Apple Inc. and IBM Corp are among over 20 organizations that funded the White House-backed “Find Something New” initiative to promote career paths that don’t require a college degree, launched on July 14 by Ivanka Trump.

With 17.8 million Americans out of work in June due to the coronavirus shutdowns, this public-private partnership seeks to alleviate America’s unemployment problem.

The initiative comes on the tail of President Trump’s June 26 executive order that reduced education requirements for select government positions. The EO hopes to expand job opportunities to people who possess the skills yet lack the educational credentials.

Taking into account interest on loans, the estimated savings for attending trade school instead of a four-year college are over $100,000.

Findsomethingnew.org, the ad campaign’s website, explores career paths that don’t necessarily require a college degree and features a quiz that users can take to consider possible matches based on their preferences.

Ryan Reed, for example, was a fireman and EMT until his physical injuries impaired his ability to do his job. He then pursued an apprenticeship program and became a software engineer, saving him the time and money of a college degree.

Many on the right approve of the initiative’s relationship with private businesses. GOP Chairwoman Ronna McDaniel tweeted, “Fantastic partnership between the private sector, @Ivankatrump and the Trump Administration aimed at helping Americans find the right path for their career goals. #PledgetoAmericasWorkers.”

The liberal media, though, heavily criticized the initiative for being “tone-deaf,” viewing it as an insensitive push for those who lost jobs to simply “find something new.” But it actually may have some important results: ridding the stigma of alternate career paths and lowering education costs and student loan debts.

The stigma surrounding more affordable career paths, like trade schools, has created a “college-for-all” narrative, which leads more students to earn a four-year degree, rendering the degree less and less valuable. This can help explain why over 200,000 college graduates were working minimum wage jobs in 2019.

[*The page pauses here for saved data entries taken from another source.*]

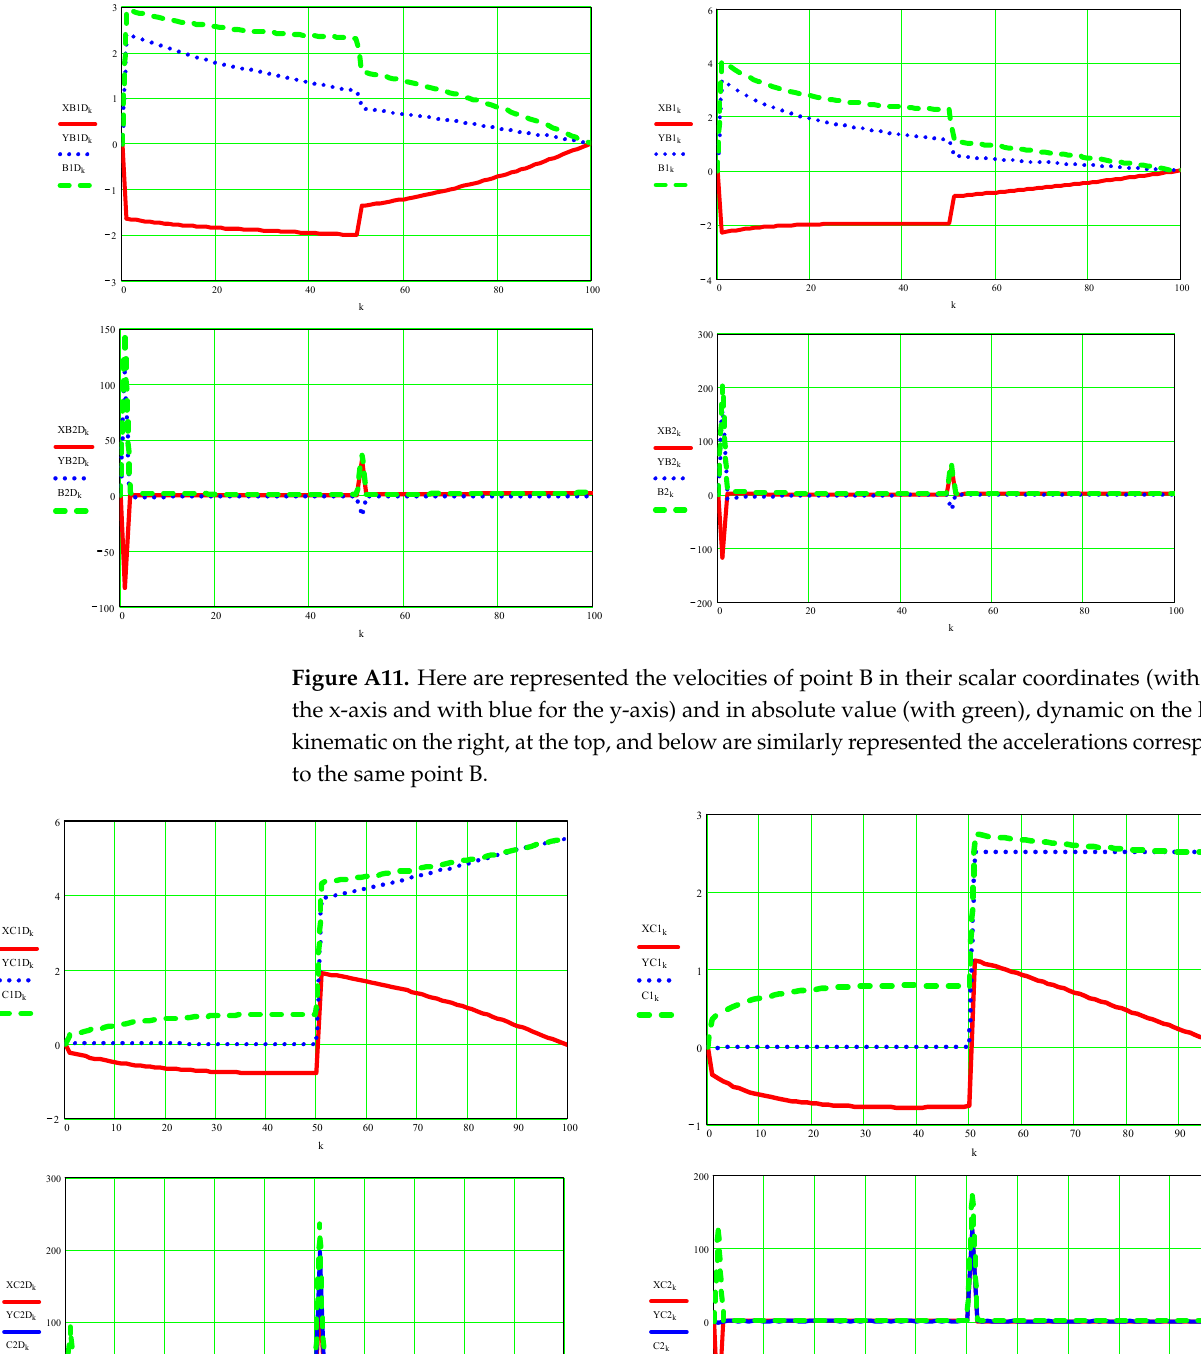
Figure A12. Here are represented the velocities of point C in their scalar coordinates (with red for the x-axis and with blue for the y-axis) and in absolute value (with green), dynamic on the left and kinematic on the right, at the top, and below are similarly represented the accelerations corresponding to the same point C.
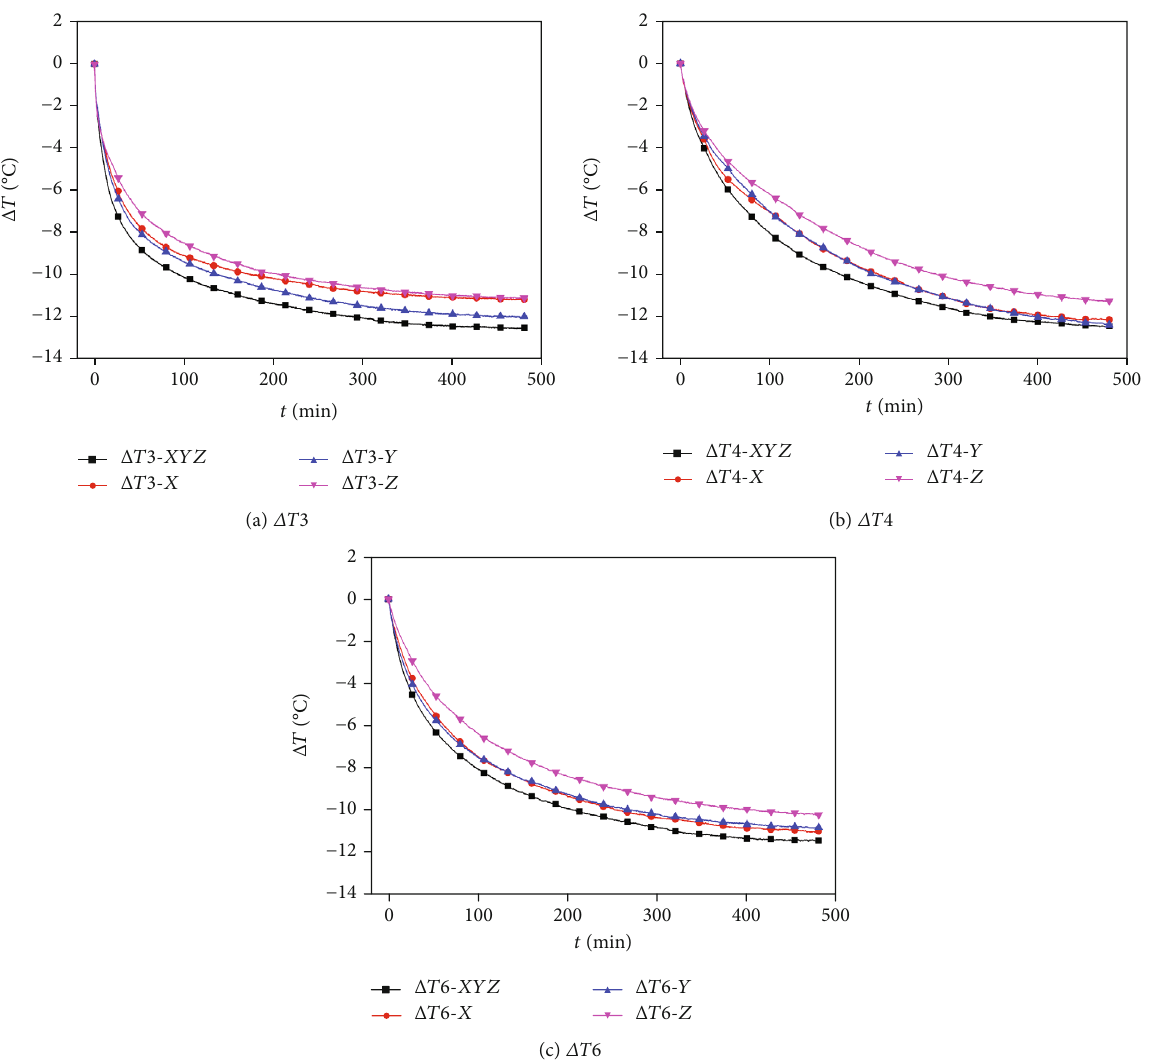
Figure 7: Variation of temperature under di ff erent unloading stress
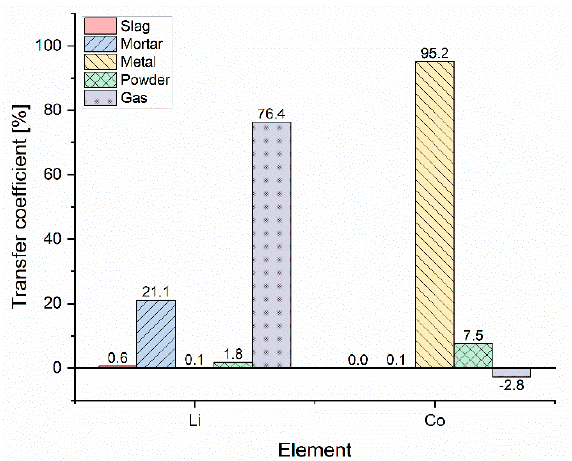
Figure 10. Transfer coefficients of the elements into the individual fractions in % of the experiment in Design 1.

“While a shortage of workers is pushing wages higher in the skilled trades, the financial return from a bachelor’s degree is softening, even as the price — and the average debt into which it plunges students — keeps going up,” reported NPR

Electricians, who receive training from an apprenticeship or vocational school, make an average of $56,180 per year. Compare this to an entry-level teaching job, which requires a four-year degree, with a median salary of $30,310. Clearly, a college degree doesn’t inherently lend itself to a high-paying job, raising the question of whether or not a degree’s price is truly worth the payoff.

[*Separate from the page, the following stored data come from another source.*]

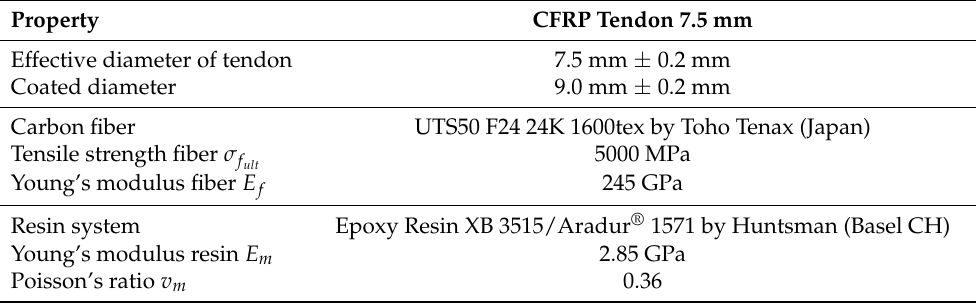
Table 1. Tendon material properties.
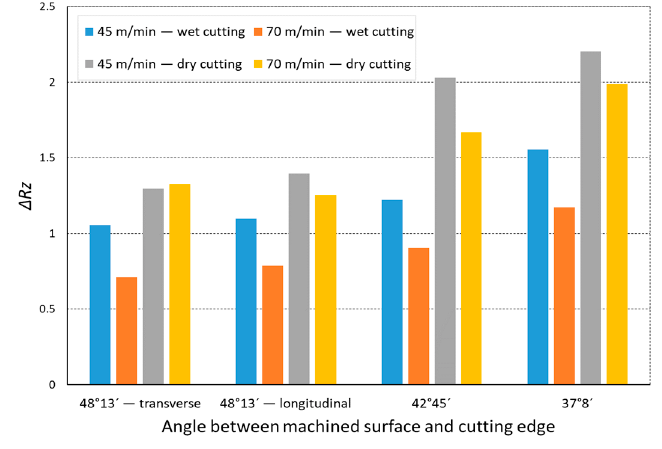
Figure 14. The impact of angle between the machined surface and cutting edge on ratio Δ Rz of the average measured surface roughness height to the theoretical surface roughness Rz to for a rectilinear track and 36 HRC.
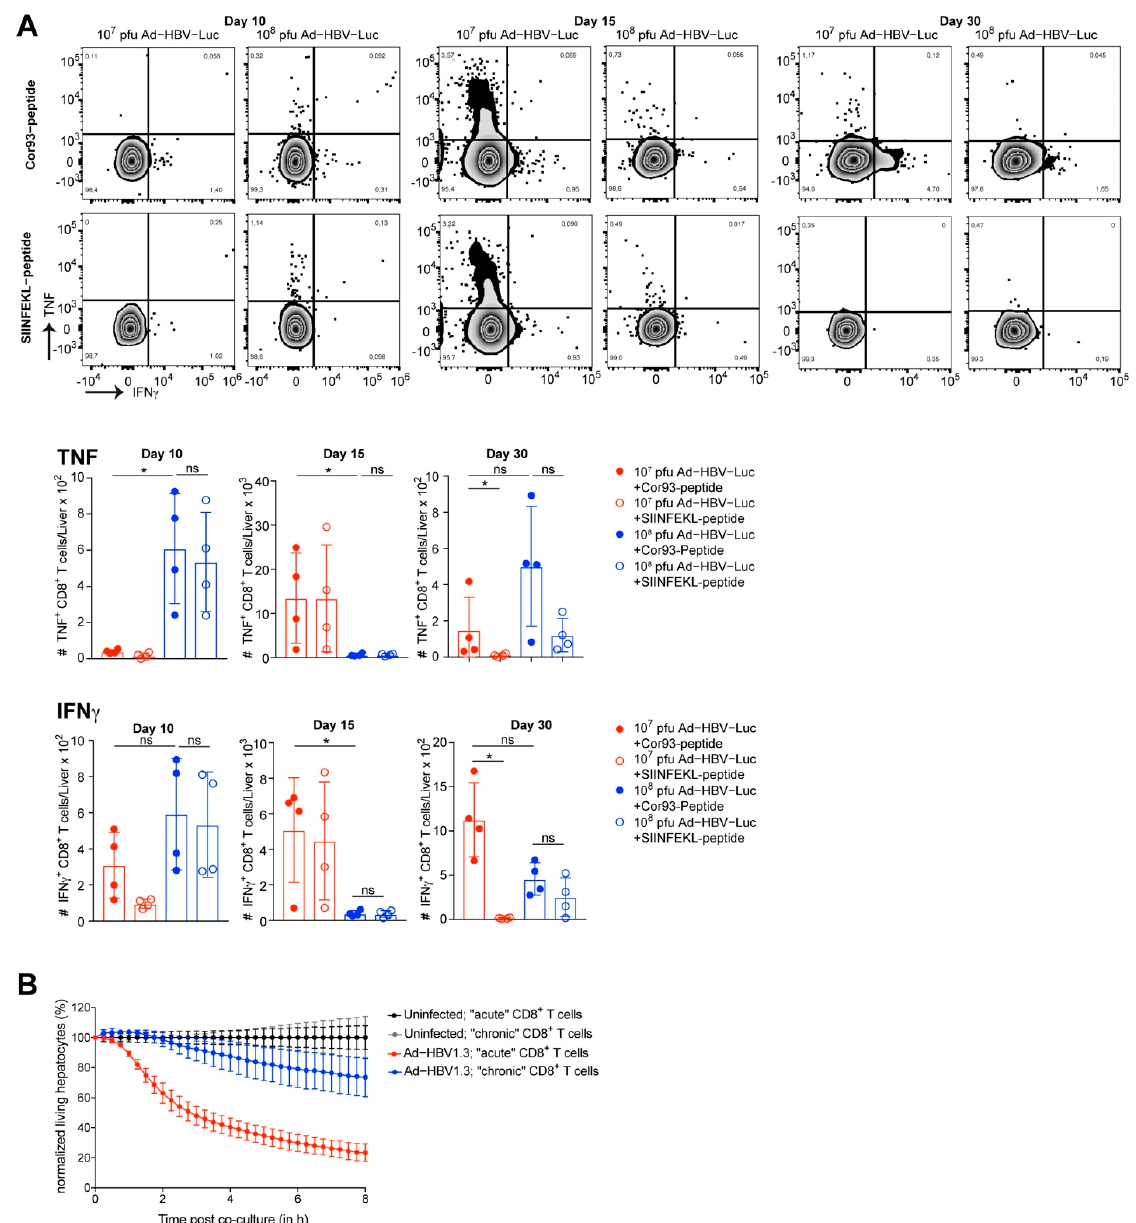
Figure 4. Functionality of endogenous intrahepatic HBV-specific CD8 T cells. ( A ) Lymphocytes were isolated from livers of C57Bl/6 mice infected i.v. with the acute self-limited (10 7 pfu, red) or chronic infectious dose (10 8 pfu, blue) of Ad-HBV-Luc. ( A ) Flow cytometric analysis and quantification of numbers of TNF and IFN γ expressing intrahepatic CD8 T cells following restimulation by HBcAg-derived Cor93 peptide or SIINFEKL peptide as control (gated on bulk living CD8 T cells) at day 10, 15 and 30 post infection. ( B ) Co-culture of primary murine hepatocytes infected with Ad-HBV1.3 and intrahepatic CD8 T cells isolated from mice infected as in ( A ) (target to effector ratio: 1 to 50). Hepatocytes were infected with MOI of 5. CD8 T cells were isolated at day 15 post infection. Lysis of target cells was detected by xCELLigence technology. Mean and SD are shown: ( A ) n = 4, ( B ) n = 5. The experiments were performed once ( A ) or twice ( B ).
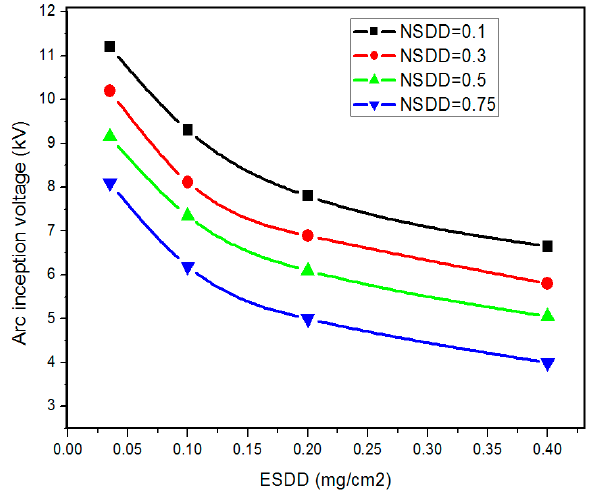
Figure 6. Arc inception voltage at different non-soluble salt deposit density levels, where pollution distribution = uniform, humidity level = low, temperature = 10 °C, and standard deviation = 3.2%–5.8%.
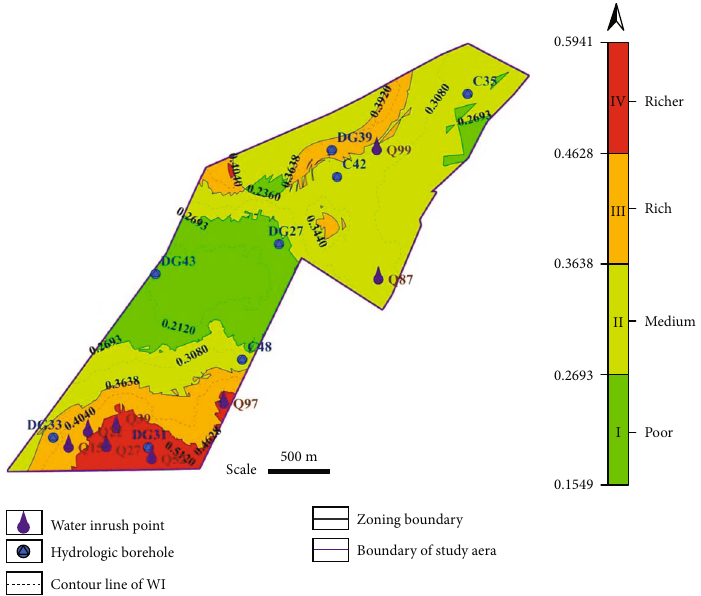
Figure 7: Water yield zoning map based on the WYPI model weighted by the FDAHP.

With higher education’s ever-increasing price tag, Americans have accumulated over $1.5 trillion in federal student loan debt, not including the $119 billion estimated to be owed to private sources. Alternatives to the traditional four-year college degree would save Americans from putting themselves into debt.

The average trade school degree only costs $33,000, while a four-year bachelor’s degree costs an average of $127,000. Taking into account interest on loans, the estimated savings for attending trade school instead of a four-year college are over $100,000. The money saved on a degree plus the prospect of a high-paying job is what makes the alternative career path so practical.

While the campaign may accomplish its goal of enabling unemployed Americans to find work opportunities, it may also accomplish a long-term effect of pushing them to pursue jobs in practical fields and avoid racking up trillions more in student loan debt.